By Dale Chu

Don’t look now, but Texas and Oklahoma are turning heads with their latest moves on assessment.

Texas is poised to overhaul its assessment and accountability system—and not all of the changes are for the better. House Bill 4, which has already cleared the Texas House with broad bipartisan support (by a vote of 143-1) and is now under consideration by the Texas Senate, would replace the state’s current STAAR exam with a series of shorter tests given throughout the year. It would also shift authority away from the state education agency and broaden the scope of what counts in school ratings. While some aspects of the bill are well-intentioned, the overall effect could dilute the role of academics, undermine transparency, and open the door to a weaker, less coherent approach to measuring student learning.

Notably, the bill would move Texas away from an objective scale that measures whether students meet grade-level expectations and instead evaluate them based on how they perform relative to their peers nationwide. Supporters argue this offers a more flexible and comparative measure of student progress. But critics rightly point out that it obscures whether students are truly on track. If adopted, Texas could end up telling families their children are doing fine—simply because others are doing worse.

Perhaps most revealing is a clause buried in the bill that effectively ties the state’s commitment to annual testing to federal law.
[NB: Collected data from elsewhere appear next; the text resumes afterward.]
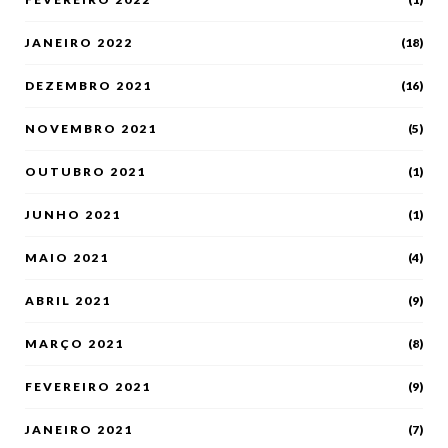
JANEIRO 2022
(18)
DEZEMBRO 2021
(16)
NOVEMBRO 2021
(5)
OUTUBRO 2021
(1)
JUNHO 2021
(1)
MAIO 2021
(4)
ABRIL 2021
(9)
MARÇO 2021
(8)
FEVEREIRO 2021
(9)
JANEIRO 2021
(7)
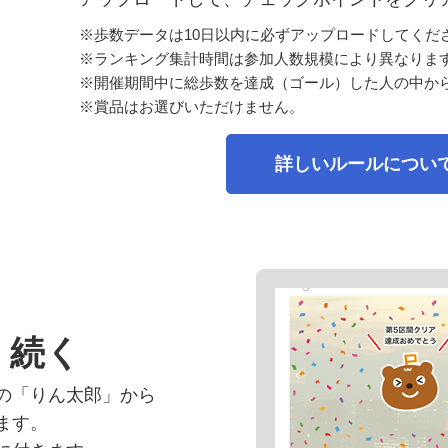
※歩数データは10日以内に必ずアップロードしてくだ
※ランキング集計時間は参加人数規模により異なりま
※開催期間中に総歩数を達成（ゴール）した人の中か
※賞品はお選びいただけません。
詳しいルールについ
！
く続く
の「りん太郎」から
ます。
If Congress (or the U.S. Department of Education) were to ease ESSA’s testing requirements, Texas would follow suit by reducing its own:

…if changes to federal law or regulations… reduce the number or frequency of assessment instruments required to be administered to students, the State Board of Education shall adopt rules reducing the number or frequency of assessment instruments required to be administered to students under state law, and the agency shall ensure that students are not required to be assessed in subject areas or in grade levels that are no longer required to meet the minimum requirements of the law.

It’s a clear reminder of how the federal backstop has become the de facto safeguard for statewide assessments. Without it, states like Texas could quickly beat a hasty retreat.

Texas isn’t alone. Just north of the Red River, Oklahoma’s state superintendent recently floated the idea of eliminating state assessments altogether. The suggestion would seem to fly in the face of the state’s pledge to continue its A-F accountability system as part of its waiver request. Nevertheless, the sentiment is telling. The unscientific poll on X showed support for ending state testing winning out, but more importantly, the superintendent’s aspirations for higher office make the Sooner State one to keep an eye on.

These two developments defy the conventional narrative that skepticism toward standardized testing is a blue-state phenomenon. If anything, the moves in Texas and Oklahoma suggest a broader, bipartisan erosion of commitment to academic transparency. At a time when students need more clarity and support than ever, both states could soon adopt policies that blur the very metrics that make improvement possible.